Last year, a good friend gave me his spare whipper snipper. No less than a Stihl. It hadn’t been used for a little while. As he handed it over, he pointed out the instruction book. Then he added what I really needed to know: I will need to buy a new spark plug and douse the spark plug housing with an engine starter before I try to get it going. A trip later to the auto parts supplier, and I was ready to go.
Having returned to Jerusalem and rebuilt the walls, the former exiles gathered on ‘the festival of trumpets’, a day of rest. Thank the Lord for his law! They then asked that the law of Moses, think ‘God’s instruction’, be brought for them to hear. The priest Ezra duly obliged, and from early morning until midday, everyone listened. God’s appointed priests (verse 7) were faithful in that task to the point of helping the people understand through ‘interpretation’ and ‘giving the sense’. Just like the way my friend added how to really apply my whipper snipper instructions.
Applying God’s instruction is something I’m pretty convinced that all Christians struggle with.

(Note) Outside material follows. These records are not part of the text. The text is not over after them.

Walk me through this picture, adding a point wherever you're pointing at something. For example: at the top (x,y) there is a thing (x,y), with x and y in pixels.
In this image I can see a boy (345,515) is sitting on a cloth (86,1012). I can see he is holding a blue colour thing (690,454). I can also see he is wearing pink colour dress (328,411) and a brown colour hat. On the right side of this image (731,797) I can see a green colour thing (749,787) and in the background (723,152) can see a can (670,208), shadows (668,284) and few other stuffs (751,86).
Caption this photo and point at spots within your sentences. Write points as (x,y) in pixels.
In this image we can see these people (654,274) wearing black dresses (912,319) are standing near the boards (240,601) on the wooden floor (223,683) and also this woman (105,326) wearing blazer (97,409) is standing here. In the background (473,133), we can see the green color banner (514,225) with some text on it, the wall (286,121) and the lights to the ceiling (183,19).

Too much, and wow, look at how good I am! Or bad! Alternatively, too little, not often enough – are we really taking the word of God seriously, and do we ask whether this idea in front of us originated in the word of God or the world?

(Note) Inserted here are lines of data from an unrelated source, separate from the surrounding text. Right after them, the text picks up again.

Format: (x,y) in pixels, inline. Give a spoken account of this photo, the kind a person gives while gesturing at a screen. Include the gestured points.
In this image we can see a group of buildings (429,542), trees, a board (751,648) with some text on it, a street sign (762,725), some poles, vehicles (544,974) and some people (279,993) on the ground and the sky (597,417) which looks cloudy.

In today’s gospel, Luke 4:14–21, Jesus gives the ‘interpretation’ and ‘sense’ of how to apply it all. Picture him in the centre of the synagogue, having just read from the scroll of Isaiah (Isaiah 61:1,2a) with its promise of deliverance from all that binds and its gift of entry into the Lord’s favour. Jesus proclaims, ‘Today this Scripture has been fulfilled in your hearing’ (Luke 4:21). Jesus’ little sentence is a power-packed Christocentric ‘interpretation’ and ‘sense’ of how to understand all of God’s instructions. Christ fulfilled God’s instructions because we couldn’t. That’s release for the captive! Yet in his gift of new life to us, he also asks us to be devoted to him by sacrificially loving God and neighbour – the basis of Christ’s instruction being the Ten Commandments (Luke 18:18–30; Mark 12:28–34).
You can probably use too much engine starter. But we can never use enough Jesus in remembering our forgiven state before God through him. Then in Christocentric devotion, apply his command of sacrificial love to God and neighbour in all we do.
Thank you, Holy Spirit, that you make Christ known to us (John 14:25–27). Keep us Christ-centred: free from both self-condemnation and self-congratulation and free to serve in sacrificial love of you and our neighbour. In Jesus’ name. Amen.